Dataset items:
** start **

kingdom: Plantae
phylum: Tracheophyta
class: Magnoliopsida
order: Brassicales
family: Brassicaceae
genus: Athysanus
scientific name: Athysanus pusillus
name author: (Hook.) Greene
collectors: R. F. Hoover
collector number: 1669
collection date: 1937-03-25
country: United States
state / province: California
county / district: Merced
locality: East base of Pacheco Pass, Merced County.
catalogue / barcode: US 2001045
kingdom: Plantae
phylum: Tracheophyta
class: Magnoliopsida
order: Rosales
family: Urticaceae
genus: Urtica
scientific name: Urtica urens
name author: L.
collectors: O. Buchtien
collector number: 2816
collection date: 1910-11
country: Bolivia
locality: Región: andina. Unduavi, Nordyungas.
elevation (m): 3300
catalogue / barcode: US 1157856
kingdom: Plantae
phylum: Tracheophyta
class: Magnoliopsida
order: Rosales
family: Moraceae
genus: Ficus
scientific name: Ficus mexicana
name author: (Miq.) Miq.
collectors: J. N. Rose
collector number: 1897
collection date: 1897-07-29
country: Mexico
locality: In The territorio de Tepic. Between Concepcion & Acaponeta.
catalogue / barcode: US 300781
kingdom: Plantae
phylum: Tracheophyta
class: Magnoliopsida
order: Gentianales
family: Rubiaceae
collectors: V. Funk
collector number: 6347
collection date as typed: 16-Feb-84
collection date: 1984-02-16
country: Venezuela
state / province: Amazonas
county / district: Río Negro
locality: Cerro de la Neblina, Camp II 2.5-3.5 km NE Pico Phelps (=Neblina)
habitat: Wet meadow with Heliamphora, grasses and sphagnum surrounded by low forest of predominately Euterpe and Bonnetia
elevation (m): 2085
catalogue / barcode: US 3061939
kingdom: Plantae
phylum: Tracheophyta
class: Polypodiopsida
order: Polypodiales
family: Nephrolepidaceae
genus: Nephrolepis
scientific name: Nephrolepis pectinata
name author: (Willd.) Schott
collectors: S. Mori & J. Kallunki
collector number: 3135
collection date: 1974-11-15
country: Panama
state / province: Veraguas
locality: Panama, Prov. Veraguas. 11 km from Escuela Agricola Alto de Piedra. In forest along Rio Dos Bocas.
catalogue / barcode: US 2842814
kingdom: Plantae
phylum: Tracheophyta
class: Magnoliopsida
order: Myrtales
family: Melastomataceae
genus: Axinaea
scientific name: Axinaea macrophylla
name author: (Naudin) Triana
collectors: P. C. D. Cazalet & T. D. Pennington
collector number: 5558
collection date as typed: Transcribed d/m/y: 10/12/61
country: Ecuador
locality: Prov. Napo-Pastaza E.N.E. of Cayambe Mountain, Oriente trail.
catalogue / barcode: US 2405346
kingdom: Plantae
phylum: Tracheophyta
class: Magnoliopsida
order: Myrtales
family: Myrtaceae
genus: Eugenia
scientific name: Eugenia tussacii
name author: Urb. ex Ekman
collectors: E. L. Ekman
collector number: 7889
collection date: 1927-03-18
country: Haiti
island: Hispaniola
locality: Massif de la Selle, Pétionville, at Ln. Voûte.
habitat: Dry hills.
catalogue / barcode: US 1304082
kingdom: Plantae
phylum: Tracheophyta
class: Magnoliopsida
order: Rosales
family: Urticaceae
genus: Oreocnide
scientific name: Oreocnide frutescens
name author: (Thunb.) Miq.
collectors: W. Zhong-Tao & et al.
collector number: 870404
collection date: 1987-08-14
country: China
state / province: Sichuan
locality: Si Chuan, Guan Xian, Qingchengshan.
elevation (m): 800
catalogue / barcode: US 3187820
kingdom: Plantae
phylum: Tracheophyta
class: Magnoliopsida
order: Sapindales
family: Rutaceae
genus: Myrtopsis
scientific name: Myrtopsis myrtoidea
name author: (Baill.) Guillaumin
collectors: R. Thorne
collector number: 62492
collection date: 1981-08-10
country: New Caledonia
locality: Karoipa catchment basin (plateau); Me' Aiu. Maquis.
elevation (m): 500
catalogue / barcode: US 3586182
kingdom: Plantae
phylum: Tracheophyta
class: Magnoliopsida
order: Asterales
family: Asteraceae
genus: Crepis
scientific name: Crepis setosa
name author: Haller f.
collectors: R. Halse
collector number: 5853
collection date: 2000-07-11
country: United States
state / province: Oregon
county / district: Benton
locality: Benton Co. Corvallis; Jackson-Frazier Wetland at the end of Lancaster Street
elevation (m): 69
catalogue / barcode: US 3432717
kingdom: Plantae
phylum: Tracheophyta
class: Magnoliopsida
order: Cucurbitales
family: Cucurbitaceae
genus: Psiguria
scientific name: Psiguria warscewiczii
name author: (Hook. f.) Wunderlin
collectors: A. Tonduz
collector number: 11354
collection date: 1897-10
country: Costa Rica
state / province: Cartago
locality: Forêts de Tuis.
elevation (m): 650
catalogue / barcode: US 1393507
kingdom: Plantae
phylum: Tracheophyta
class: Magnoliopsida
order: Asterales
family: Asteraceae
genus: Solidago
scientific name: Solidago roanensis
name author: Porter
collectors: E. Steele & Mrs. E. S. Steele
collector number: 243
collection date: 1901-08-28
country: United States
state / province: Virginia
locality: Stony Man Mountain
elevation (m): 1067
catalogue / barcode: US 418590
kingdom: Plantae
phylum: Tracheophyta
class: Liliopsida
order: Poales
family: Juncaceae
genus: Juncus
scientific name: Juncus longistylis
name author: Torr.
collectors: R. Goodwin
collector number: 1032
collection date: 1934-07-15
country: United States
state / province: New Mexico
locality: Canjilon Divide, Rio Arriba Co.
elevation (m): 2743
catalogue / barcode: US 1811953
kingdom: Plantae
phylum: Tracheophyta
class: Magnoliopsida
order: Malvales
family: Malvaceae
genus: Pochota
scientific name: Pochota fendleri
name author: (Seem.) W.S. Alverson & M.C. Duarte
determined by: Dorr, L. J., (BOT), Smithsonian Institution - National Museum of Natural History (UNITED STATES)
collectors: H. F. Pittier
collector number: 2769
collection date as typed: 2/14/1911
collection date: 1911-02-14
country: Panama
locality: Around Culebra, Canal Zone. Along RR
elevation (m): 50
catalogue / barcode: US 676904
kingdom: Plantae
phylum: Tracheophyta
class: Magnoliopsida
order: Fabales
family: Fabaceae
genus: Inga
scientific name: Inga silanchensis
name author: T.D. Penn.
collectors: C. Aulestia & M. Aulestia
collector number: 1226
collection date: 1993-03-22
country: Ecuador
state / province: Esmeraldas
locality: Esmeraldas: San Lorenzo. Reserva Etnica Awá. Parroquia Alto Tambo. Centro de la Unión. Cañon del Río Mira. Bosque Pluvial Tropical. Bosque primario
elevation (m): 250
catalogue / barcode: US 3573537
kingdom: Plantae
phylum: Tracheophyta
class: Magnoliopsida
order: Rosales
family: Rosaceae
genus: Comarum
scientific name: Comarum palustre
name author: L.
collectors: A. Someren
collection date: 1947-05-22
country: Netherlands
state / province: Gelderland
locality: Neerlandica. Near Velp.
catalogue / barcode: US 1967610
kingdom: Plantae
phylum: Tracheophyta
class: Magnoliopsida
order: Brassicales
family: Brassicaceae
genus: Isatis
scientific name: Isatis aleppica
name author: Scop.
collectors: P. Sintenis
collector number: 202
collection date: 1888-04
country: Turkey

** end **

* Prompt *
Format every line of the records above as one numbered list, skipping any blank lines.

* Completed exercise *
1. kingdom: Plantae
2. phylum: Tracheophyta
3. class: Magnoliopsida
4. order: Brassicales
5. family: Brassicaceae
6. genus: Athysanus
7. scientific name: Athysanus pusillus
8. name author: (Hook.) Greene
9. collectors: R. F. Hoover
10. collector number: 1669
11. collection date: 1937-03-25
12. country: United States
13. state / province: California
14. county / district: Merced
15. locality: East base of Pacheco Pass, Merced County.
16. catalogue / barcode: US 2001045
17. kingdom: Plantae
18. phylum: Tracheophyta
19. class: Magnoliopsida
20. order: Rosales
21. family: Urticaceae
22. genus: Urtica
23. scientific name: Urtica urens
24. name author: L.
25. collectors: O. Buchtien
26. collector number: 2816
27. collection date: 1910-11
28. country: Bolivia
29. locality: Región: andina. Unduavi, Nordyungas.
30. elevation (m): 3300
31. catalogue / barcode: US 1157856
32. kingdom: Plantae
33. phylum: Tracheophyta
34. class: Magnoliopsida
35. order: Rosales
36. family: Moraceae
37. genus: Ficus
38. scientific name: Ficus mexicana
39. name author: (Miq.) Miq.
40. collectors: J. N. Rose
41. collector number: 1897
42. collection date: 1897-07-29
43. country: Mexico
44. locality: In The territorio de Tepic. Between Concepcion & Acaponeta.
45. catalogue / barcode: US 300781
46. kingdom: Plantae
47. phylum: Tracheophyta
48. class: Magnoliopsida
49. order: Gentianales
50. family: Rubiaceae
51. collectors: V. Funk
52. collector number: 6347
53. collection date as typed: 16-Feb-84
54. collection date: 1984-02-16
55. country: Venezuela
56. state / province: Amazonas
57. county / district: Río Negro
58. locality: Cerro de la Neblina, Camp II 2.5-3.5 km NE Pico Phelps (=Neblina)
59. habitat: Wet meadow with Heliamphora, grasses and sphagnum surrounded by low forest of predominately Euterpe and Bonnetia
60. elevation (m): 2085
61. catalogue / barcode: US 3061939
62. kingdom: Plantae
63. phylum: Tracheophyta
64. class: Polypodiopsida
65. order: Polypodiales
66. family: Nephrolepidaceae
67. genus: Nephrolepis
68. scientific name: Nephrolepis pectinata
69. name author: (Willd.) Schott
70. collectors: S. Mori & J. Kallunki
71. collector number: 3135
72. collection date: 1974-11-15
73. country: Panama
74. state / province: Veraguas
75. locality: Panama, Prov. Veraguas. 11 km from Escuela Agricola Alto de Piedra. In forest along Rio Dos Bocas.
76. catalogue / barcode: US 2842814
77. kingdom: Plantae
78. phylum: Tracheophyta
79. class: Magnoliopsida
80. order: Myrtales
81. family: Melastomataceae
82. genus: Axinaea
83. scientific name: Axinaea macrophylla
84. name author: (Naudin) Triana
85. collectors: P. C. D. Cazalet & T. D. Pennington
86. collector number: 5558
87. collection date as typed: Transcribed d/m/y: 10/12/61
88. country: Ecuador
89. locality: Prov. Napo-Pastaza E.N.E. of Cayambe Mountain, Oriente trail.
90. catalogue / barcode: US 2405346
91. kingdom: Plantae
92. phylum: Tracheophyta
93. class: Magnoliopsida
94. order: Myrtales
95. family: Myrtaceae
96. genus: Eugenia
97. scientific name: Eugenia tussacii
98. name author: Urb. ex Ekman
99. collectors: E. L. Ekman
100. collector number: 7889
101. collection date: 1927-03-18
102. country: Haiti
103. island: Hispaniola
104. locality: Massif de la Selle, Pétionville, at Ln. Voûte.
105. habitat: Dry hills.
106. catalogue / barcode: US 1304082
107. kingdom: Plantae
108. phylum: Tracheophyta
109. class: Magnoliopsida
110. order: Rosales
111. family: Urticaceae
112. genus: Oreocnide
113. scientific name: Oreocnide frutescens
114. name author: (Thunb.) Miq.
115. collectors: W. Zhong-Tao & et al.
116. collector number: 870404
117. collection date: 1987-08-14
118. country: China
119. state / province: Sichuan
120. locality: Si Chuan, Guan Xian, Qingchengshan.
121. elevation (m): 800
122. catalogue / barcode: US 3187820
123. kingdom: Plantae
124. phylum: Tracheophyta
125. class: Magnoliopsida
126. order: Sapindales
127. family: Rutaceae
128. genus: Myrtopsis
129. scientific name: Myrtopsis myrtoidea
130. name author: (Baill.) Guillaumin
131. collectors: R. Thorne
132. collector number: 62492
133. collection date: 1981-08-10
134. country: New Caledonia
135. locality: Karoipa catchment basin (plateau); Me' Aiu. Maquis.
136. elevation (m): 500
137. catalogue / barcode: US 3586182
138. kingdom: Plantae
139. phylum: Tracheophyta
140. class: Magnoliopsida
141. order: Asterales
142. family: Asteraceae
143. genus: Crepis
144. scientific name: Crepis setosa
145. name author: Haller f.
146. collectors: R. Halse
147. collector number: 5853
148. collection date: 2000-07-11
149. country: United States
150. state / province: Oregon
151. county / district: Benton
152. locality: Benton Co. Corvallis; Jackson-Frazier Wetland at the end of Lancaster Street
153. elevation (m): 69
154. catalogue / barcode: US 3432717
155. kingdom: Plantae
156. phylum: Tracheophyta
157. class: Magnoliopsida
158. order: Cucurbitales
159. family: Cucurbitaceae
160. genus: Psiguria
161. scientific name: Psiguria warscewiczii
162. name author: (Hook. f.) Wunderlin
163. collectors: A. Tonduz
164. collector number: 11354
165. collection date: 1897-10
166. country: Costa Rica
167. state / province: Cartago
168. locality: Forêts de Tuis.
169. elevation (m): 650
170. catalogue / barcode: US 1393507
171. kingdom: Plantae
172. phylum: Tracheophyta
173. class: Magnoliopsida
174. order: Asterales
175. family: Asteraceae
176. genus: Solidago
177. scientific name: Solidago roanensis
178. name author: Porter
179. collectors: E. Steele & Mrs. E. S. Steele
180. collector number: 243
181. collection date: 1901-08-28
182. country: United States
183. state / province: Virginia
184. locality: Stony Man Mountain
185. elevation (m): 1067
186. catalogue / barcode: US 418590
187. kingdom: Plantae
188. phylum: Tracheophyta
189. class: Liliopsida
190. order: Poales
191. family: Juncaceae
192. genus: Juncus
193. scientific name: Juncus longistylis
194. name author: Torr.
195. collectors: R. Goodwin
196. collector number: 1032
197. collection date: 1934-07-15
198. country: United States
199. state / province: New Mexico
200. locality: Canjilon Divide, Rio Arriba Co.
201. elevation (m): 2743
202. catalogue / barcode: US 1811953
203. kingdom: Plantae
204. phylum: Tracheophyta
205. class: Magnoliopsida
206. order: Malvales
207. family: Malvaceae
208. genus: Pochota
209. scientific name: Pochota fendleri
210. name author: (Seem.) W.S. Alverson & M.C. Duarte
211. determined by: Dorr, L. J., (BOT), Smithsonian Institution - National Museum of Natural History (UNITED STATES)
212. collectors: H. F. Pittier
213. collector number: 2769
214. collection date as typed: 2/14/1911
215. collection date: 1911-02-14
216. country: Panama
217. locality: Around Culebra, Canal Zone. Along RR
218. elevation (m): 50
219. catalogue / barcode: US 676904
220. kingdom: Plantae
221. phylum: Tracheophyta
222. class: Magnoliopsida
223. order: Fabales
224. family: Fabaceae
225. genus: Inga
226. scientific name: Inga silanchensis
227. name author: T.D. Penn.
228. collectors: C. Aulestia & M. Aulestia
229. collector number: 1226
230. collection date: 1993-03-22
231. country: Ecuador
232. state / province: Esmeraldas
233. locality: Esmeraldas: San Lorenzo. Reserva Etnica Awá. Parroquia Alto Tambo. Centro de la Unión. Cañon del Río Mira. Bosque Pluvial Tropical. Bosque primario
234. elevation (m): 250
235. catalogue / barcode: US 3573537
236. kingdom: Plantae
237. phylum: Tracheophyta
238. class: Magnoliopsida
239. order: Rosales
240. family: Rosaceae
241. genus: Comarum
242. scientific name: Comarum palustre
243. name author: L.
244. collectors: A. Someren
245. collection date: 1947-05-22
246. country: Netherlands
247. state / province: Gelderland
248. locality: Neerlandica. Near Velp.
249. catalogue / barcode: US 1967610
250. kingdom: Plantae
251. phylum: Tracheophyta
252. class: Magnoliopsida
253. order: Brassicales
254. family: Brassicaceae
255. genus: Isatis
256. scientific name: Isatis aleppica
257. name author: Scop.
258. collectors: P. Sintenis
259. collector number: 202
260. collection date: 1888-04
261. country: Turkey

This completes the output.